The health department had been charged almost 10 times Mediwaste's price. The price charged by Mediwaste "no doubt already included a normal, reasonable profit margin. To charge the provincial government R7 a bag is clearly extortionate".

Rabali says Maake said he was contacted on April 3 by Royal Bhaca representatives Norman Lehong and Rhulani Lehong-Mboweni, who said they had found his details following a Google search.
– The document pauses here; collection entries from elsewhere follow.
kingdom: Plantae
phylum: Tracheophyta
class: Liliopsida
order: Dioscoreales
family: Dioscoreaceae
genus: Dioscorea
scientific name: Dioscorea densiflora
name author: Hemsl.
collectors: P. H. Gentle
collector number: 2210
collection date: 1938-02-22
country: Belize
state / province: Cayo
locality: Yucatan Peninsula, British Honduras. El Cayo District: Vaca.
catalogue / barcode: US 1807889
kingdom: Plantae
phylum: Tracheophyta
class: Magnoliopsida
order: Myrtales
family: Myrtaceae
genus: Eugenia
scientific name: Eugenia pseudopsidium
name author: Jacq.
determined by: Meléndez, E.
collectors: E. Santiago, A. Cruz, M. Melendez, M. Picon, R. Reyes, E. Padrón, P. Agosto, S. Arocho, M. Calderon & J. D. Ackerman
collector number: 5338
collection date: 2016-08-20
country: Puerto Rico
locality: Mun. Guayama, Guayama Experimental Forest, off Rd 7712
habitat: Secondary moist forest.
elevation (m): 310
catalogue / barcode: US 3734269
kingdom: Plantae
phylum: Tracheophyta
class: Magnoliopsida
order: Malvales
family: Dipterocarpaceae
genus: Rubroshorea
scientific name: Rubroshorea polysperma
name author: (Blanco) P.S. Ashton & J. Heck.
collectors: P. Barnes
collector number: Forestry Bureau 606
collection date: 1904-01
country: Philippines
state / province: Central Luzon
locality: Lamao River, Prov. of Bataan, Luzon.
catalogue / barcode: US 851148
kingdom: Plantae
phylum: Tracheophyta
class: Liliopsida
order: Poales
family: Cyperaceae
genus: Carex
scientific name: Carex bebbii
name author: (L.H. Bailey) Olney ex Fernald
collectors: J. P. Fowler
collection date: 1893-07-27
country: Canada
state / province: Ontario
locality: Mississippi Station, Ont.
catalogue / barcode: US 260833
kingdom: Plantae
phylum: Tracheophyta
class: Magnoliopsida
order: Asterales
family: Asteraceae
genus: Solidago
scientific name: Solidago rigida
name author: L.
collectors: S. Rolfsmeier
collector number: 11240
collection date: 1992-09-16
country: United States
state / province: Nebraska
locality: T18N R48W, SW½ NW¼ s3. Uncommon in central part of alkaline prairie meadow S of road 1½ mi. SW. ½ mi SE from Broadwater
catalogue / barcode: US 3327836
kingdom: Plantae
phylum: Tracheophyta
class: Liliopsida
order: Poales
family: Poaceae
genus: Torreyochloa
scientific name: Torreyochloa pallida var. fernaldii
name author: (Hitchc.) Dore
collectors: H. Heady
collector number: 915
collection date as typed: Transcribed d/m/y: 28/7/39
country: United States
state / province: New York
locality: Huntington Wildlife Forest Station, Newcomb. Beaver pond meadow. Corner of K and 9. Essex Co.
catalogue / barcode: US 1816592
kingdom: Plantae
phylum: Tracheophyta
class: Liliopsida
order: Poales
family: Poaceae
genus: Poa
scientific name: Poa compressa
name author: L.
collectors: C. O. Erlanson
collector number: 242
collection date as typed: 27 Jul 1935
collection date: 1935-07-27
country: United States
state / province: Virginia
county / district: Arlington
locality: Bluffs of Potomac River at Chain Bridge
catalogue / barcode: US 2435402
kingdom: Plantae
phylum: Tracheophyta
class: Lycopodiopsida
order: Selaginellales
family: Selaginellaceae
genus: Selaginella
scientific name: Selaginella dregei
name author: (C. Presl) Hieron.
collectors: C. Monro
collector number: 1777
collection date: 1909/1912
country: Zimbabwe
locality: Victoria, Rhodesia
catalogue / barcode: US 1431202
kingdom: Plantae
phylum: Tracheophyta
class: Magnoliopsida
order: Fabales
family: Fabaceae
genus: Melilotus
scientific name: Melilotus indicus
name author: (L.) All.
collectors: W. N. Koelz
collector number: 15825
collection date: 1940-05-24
Maake recounted how, at a meeting on April 4, Diko expressed interest in buying Mediwaste and suggested Mediwaste apply for a loan from the IDC - to capitalise the partnership.

When Diko was not present, Lehong "suggested to Maake, in the absence of Diko, that the R30m [loan] would in fact be split between themselves - the plan was to 'run down' Mediwaste after it had received the loan so Mediwaste can then apply for 'bankruptcy'. In other words, what Mr Lehong was proposing was a scheme designed to defraud the IDC of R30m."

An independent company search shows that Lehong and Lehong-Mboweni are directors of Ledla.

Rabali says the manager of the warehouse that received Covid-19 supplies, Lizelle van Rooyen, said that she had been instructed by Lehloenya to register the items received from Royal Bhaca as "donation stock".

"The inference is irresistible that… the instruction was given simply to create another false impression that Royal Bhaca and Mr Diko would not be receiving payment for those items from the [Gauteng health department], whereas in fact they would and did receive payment for those very goods through Ledla," says Rabali.

The SIU also asked that Lehloenya's pension be frozen, which was granted on an interim basis, pending a full ventilation of the case.

Lehloenya told the Sunday Times she had not been served with the application and had not been afforded the opportunity to study and consider it.

"Once I have been served with the application, I will respond to the allegations in an appropriate forum," she said.

Diko said: "Let's await the outcome of the investigation; time will tell."

Lehong did not answer calls or respond to detailed messages.

Masuku said he was barred from commenting but dismissed the allegations as fake news.

A source close to him pointed out that it was Masuku who had initiated the investigation in the first place and said the claims were "baseless".